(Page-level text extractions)
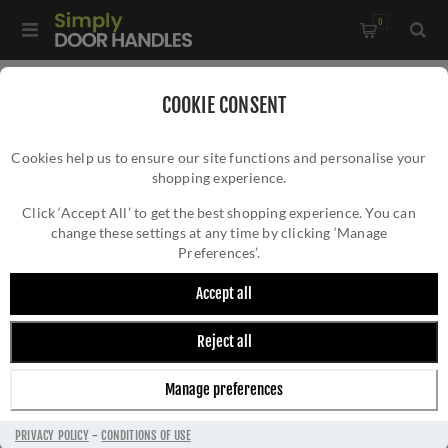
0
Home
/
Door Handles
/
Door Handles by Finish
/
COOKIE CONSENT
Brass Door Handles
/
Oxford Door Handles - Fb012
Cookies help us to ensure our site functions and personalise your
shopping experience.
OXFORD DOOR HANDLES - FB012
Click ‘Accept All’ to get the best shopping experience. You can
change these settings at any time by clicking ‘Manage
Preferences’.
Accept all
Reject all
Manage preferences
PRIVACY POLICY
-
CONDITIONS OF USE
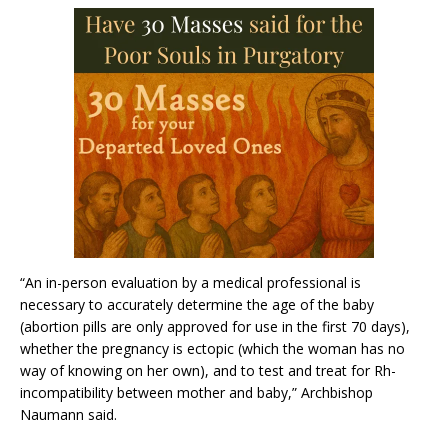
“An in-person evaluation by a medical professional is
necessary to accurately determine the age of the baby
(abortion pills are only approved for use in the first 70 days),
whether the pregnancy is ectopic (which the woman has no
way of knowing on her own), and to test and treat for Rh-
incompatibility between mother and baby,” Archbishop
Naumann said.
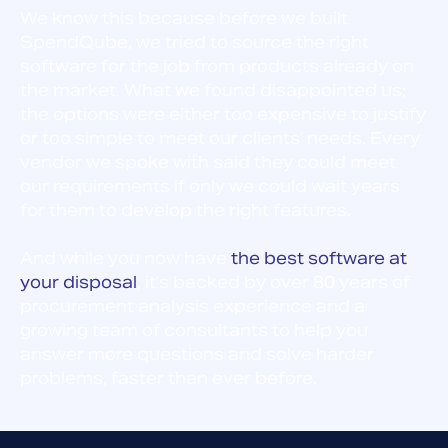
We know this because before we built
SpendQube, we tried to source the right
software for the job from products already on
the market. What we found disappointed us;
the options were either too expensive to justify
or too simple to meet our clients’ needs. Every
vendor we spoke with said they could meet
our requirements if only we could wait years
for them to develop the right features.
And while you now have
the best software at
your disposal
, it’s backed by over 80 years of
procurement analysis experience and a
growing team of consultants to help you
answer more questions and solve harder
problems, faster than ever before.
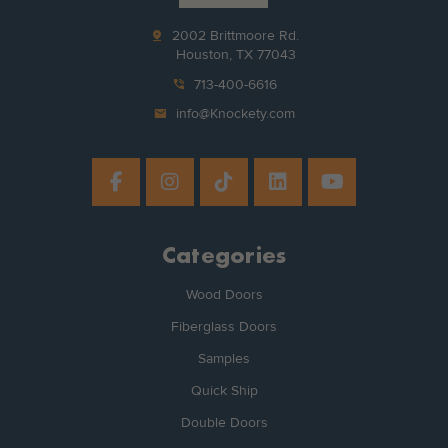
pin_drop
2002 Brittmoore Rd.
Houston, TX 77043
phone_in_talk
713-400-6616
mail
info@Knockety.com
Categories
Wood Doors
Fiberglass Doors
Samples
Quick Ship
Double Doors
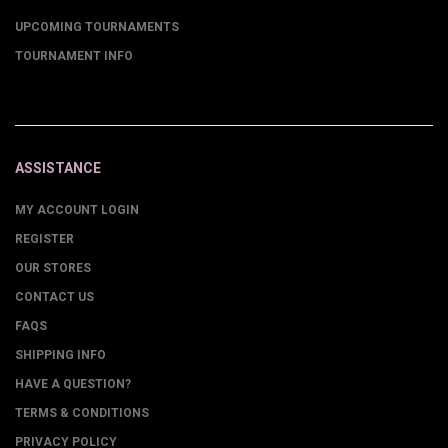
UPCOMING TOURNAMENTS
TOURNAMENT INFO
ASSISTANCE
MY ACCOUNT LOGIN
REGISTER
OUR STORES
CONTACT US
FAQS
SHIPPING INFO
HAVE A QUESTION?
TERMS & CONDITIONS
PRIVACY POLICY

What the task requires: Work out how many lines in the entries contain "before" and give that number alone.

Written solution: 2